“¿Tienes algún consejo sobre cómo lidiar con las rabietas de un niño de 5 años? Lleva unos meses de muy mal humor.”

Las rabietas son menos comunes después de los 3 años, pero aún pueden ocurrir a los 5. Sin embargo, si está preocupada, consulte a tu médico.

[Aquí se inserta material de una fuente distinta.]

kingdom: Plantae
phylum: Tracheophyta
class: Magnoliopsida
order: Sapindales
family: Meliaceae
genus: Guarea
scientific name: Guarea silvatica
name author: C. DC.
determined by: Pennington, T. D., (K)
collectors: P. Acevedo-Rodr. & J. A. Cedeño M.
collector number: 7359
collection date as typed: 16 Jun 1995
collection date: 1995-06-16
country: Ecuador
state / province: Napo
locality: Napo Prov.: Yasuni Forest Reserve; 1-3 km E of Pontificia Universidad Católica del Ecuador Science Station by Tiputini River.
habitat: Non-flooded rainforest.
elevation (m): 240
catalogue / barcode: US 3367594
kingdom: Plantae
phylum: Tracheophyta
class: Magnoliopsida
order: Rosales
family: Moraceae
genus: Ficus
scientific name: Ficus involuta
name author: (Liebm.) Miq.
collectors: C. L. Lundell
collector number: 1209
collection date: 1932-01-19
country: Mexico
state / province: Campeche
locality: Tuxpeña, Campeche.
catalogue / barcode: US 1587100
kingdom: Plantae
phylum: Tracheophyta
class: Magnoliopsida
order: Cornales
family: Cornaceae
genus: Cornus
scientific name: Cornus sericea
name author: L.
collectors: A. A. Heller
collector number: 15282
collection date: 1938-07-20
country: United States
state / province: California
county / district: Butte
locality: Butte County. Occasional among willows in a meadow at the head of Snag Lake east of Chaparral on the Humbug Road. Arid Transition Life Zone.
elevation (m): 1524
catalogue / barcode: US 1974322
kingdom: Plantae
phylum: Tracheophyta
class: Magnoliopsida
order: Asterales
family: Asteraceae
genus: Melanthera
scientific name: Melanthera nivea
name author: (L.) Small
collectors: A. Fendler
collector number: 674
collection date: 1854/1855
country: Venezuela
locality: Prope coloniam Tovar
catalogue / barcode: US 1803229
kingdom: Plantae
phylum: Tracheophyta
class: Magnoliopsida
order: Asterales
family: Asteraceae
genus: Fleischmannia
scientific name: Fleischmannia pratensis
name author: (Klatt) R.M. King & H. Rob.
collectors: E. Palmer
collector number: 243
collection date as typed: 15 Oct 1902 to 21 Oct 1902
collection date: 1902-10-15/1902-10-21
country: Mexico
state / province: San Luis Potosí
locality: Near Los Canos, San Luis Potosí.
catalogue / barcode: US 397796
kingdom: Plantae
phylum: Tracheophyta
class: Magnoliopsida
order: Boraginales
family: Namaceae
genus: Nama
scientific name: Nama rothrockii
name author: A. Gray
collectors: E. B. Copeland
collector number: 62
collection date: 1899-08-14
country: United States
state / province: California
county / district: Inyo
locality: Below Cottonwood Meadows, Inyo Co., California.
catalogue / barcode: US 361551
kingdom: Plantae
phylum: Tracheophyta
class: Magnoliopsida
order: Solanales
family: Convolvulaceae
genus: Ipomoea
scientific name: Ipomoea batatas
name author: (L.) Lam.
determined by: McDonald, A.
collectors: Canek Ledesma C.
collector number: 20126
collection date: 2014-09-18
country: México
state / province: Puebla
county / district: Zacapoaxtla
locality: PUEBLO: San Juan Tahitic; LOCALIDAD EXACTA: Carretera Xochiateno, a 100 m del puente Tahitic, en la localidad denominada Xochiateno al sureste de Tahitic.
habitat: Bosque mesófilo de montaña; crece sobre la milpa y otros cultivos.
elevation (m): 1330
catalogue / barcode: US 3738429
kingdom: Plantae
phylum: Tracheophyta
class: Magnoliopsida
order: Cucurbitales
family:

Las rabietas son episodios breves de comportamientos extremos y, a veces, agresivos, en respuesta a la frustración o la ira. Suelen incluir llanto, golpes, lanzamiento de objetos, empujones, y retención de la respiración. Las rabietas ocurren por hambre, cansancio, enfermedad y frustración. Por lo tanto, la prevención es la mejor manera de evitarlas.
Ocurren porque a tu hijo aún le puede resultar difícil controlar sus emociones. A medida que tu hijo crece y aprende a expresar sus sentimientos con palabras, la frecuencia, duración e intensidad de las rabietas disminuyen (¡no te desesperes! Hay luz al final del túnel).
Si no logras prevenirlas, no hay mucho que puedas hacer una vez que comiencen. Lo mejor es esperar. Asegúrate de que tu hijo esté seguro (a veces se puede golpea la cabeza contra la pared o el suelo), quédate cerca, pero no hagas nada. Una vez que termine, límpiale las lágrimas y redirige su atención a otra actividad.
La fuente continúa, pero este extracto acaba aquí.